Like @ParaParaYukiko, I have not been long out of the ranks of the teenaged and I think it depends entirely on the parenting style. My mother was never one to tell me that I couldn’t do this, that or the other thing. What she would tell me is why she had done something not so great and let me decide whether or not I would do that. She wasn’t the kind to get drunk in high school or do drugs or get into fights but she was a terrible student. The only reason she graduated high school on time was because my grandfather was the president of the board of trustees at her school and so her teachers were told they couldn’t fail her. No, really. Once, a teacher failed her and he got yelled at and had to change her grade. She told me this was because she was the youngest and hated hearing, “Now, are you smart like sister A or hard-working like sister B?” and just said fuck all to the comparisons.

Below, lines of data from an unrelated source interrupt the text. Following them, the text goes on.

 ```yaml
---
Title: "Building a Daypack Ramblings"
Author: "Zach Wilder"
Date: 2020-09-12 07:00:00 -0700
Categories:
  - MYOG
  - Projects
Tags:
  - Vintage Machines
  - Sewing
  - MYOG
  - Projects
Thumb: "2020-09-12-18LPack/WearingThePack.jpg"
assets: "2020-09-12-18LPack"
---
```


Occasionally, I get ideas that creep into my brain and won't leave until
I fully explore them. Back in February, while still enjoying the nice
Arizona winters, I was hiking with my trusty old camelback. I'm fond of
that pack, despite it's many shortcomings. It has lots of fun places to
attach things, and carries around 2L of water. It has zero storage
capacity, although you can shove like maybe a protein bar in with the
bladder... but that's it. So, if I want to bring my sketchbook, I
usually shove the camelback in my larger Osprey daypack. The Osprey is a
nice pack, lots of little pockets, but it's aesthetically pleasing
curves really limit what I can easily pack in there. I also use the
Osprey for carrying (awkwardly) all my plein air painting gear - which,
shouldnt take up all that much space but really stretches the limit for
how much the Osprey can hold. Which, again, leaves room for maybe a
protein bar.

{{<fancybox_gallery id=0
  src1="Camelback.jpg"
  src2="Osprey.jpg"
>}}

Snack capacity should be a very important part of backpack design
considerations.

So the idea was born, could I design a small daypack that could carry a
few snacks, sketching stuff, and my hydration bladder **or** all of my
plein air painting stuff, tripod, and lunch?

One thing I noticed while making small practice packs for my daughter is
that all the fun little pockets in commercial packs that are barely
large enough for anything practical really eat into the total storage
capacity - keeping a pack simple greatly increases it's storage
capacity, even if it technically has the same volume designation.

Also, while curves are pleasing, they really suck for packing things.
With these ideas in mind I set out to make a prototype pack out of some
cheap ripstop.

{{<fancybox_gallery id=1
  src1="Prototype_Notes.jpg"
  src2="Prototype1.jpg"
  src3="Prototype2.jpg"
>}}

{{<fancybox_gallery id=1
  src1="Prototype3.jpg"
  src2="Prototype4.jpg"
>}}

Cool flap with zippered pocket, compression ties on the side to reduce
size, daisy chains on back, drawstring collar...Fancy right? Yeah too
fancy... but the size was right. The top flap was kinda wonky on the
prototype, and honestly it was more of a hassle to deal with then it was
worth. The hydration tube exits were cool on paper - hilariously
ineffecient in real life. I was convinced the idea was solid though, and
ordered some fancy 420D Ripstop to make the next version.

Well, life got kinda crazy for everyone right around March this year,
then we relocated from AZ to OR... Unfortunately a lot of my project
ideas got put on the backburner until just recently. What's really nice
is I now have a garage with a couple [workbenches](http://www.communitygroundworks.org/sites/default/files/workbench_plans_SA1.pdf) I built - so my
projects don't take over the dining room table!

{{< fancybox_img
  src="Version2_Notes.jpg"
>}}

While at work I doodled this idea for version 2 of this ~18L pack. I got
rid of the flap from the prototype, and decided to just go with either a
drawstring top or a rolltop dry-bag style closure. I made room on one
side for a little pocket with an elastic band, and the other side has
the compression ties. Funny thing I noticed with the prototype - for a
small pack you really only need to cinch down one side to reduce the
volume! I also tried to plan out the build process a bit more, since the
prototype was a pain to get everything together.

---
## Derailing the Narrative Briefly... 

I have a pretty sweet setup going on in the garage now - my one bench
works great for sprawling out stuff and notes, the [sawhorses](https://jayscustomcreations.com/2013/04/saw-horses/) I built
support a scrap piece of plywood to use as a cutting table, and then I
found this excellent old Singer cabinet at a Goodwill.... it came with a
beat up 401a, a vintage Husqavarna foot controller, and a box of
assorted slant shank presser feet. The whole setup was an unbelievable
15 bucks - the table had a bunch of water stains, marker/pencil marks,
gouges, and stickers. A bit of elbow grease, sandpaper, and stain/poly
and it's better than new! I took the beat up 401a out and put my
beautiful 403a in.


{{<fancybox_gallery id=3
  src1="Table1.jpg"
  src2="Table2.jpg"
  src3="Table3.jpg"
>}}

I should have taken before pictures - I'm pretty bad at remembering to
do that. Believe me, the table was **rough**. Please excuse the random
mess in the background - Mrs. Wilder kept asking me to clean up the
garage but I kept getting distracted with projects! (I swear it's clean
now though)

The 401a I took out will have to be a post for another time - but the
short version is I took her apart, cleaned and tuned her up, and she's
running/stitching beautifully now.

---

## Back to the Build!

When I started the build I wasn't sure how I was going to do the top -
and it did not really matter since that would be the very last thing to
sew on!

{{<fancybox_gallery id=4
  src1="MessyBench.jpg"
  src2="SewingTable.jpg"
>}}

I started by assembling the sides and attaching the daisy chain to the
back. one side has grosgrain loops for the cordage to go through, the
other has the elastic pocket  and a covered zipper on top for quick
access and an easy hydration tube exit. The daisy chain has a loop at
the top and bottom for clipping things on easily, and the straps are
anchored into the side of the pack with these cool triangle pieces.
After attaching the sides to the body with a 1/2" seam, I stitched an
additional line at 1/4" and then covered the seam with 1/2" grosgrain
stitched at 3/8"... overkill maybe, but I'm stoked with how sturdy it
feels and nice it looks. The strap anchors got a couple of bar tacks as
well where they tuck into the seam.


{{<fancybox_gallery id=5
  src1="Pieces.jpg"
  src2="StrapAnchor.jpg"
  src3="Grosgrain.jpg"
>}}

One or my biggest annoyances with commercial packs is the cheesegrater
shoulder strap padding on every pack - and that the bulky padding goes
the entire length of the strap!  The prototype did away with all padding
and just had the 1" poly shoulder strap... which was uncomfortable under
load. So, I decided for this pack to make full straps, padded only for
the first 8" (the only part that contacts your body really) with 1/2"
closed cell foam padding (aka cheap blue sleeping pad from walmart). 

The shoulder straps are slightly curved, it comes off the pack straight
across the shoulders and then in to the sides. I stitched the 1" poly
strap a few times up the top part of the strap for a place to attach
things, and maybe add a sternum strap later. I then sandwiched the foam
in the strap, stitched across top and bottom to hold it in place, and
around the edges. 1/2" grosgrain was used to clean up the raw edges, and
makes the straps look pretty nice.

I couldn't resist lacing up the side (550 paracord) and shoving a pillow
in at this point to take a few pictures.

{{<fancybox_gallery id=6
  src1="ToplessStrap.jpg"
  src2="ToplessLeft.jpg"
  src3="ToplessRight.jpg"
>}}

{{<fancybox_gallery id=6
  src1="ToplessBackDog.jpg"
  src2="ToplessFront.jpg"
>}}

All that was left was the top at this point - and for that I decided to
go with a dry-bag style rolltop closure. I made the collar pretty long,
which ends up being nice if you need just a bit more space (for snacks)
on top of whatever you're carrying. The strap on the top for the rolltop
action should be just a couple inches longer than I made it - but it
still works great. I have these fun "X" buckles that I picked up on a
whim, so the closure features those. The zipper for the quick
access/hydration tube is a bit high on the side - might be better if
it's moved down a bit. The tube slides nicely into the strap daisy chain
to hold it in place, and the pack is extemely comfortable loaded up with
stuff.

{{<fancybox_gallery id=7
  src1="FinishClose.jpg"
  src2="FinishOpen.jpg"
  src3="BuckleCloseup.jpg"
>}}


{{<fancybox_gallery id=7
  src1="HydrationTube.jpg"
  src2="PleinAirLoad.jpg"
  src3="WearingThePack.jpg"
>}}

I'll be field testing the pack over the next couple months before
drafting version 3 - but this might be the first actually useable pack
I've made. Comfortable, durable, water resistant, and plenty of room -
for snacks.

There were a lot of times in school that I resented my mother for being angry at a bad grade I got because I was always one of the best students in the school. I think I maintained my grades, despite her academic failure, because she never told me that I would be in big trouble if I failed. Her response if I did badly on a test was, “Why?” If, for example, she had seen me studying for hours, then she wouldn’t get very angry and would instead try to pin down why the test was so hard for me to do. If I just slacked off, well, then she got angry.
Basically, if you’re not hypocrite, then telling your kids the stupid stuff you did when you were younger shouldn’t be too big a problem. If, however, you’re the kind of parent who says, “You can’t smoke pot!” and then you tell your kids that you smoked in high school, they’re going to think, “Huh, well, it didn’t kill mom or fry her brain or do any of the stuff she says it will do so i bet it’s actually okay.”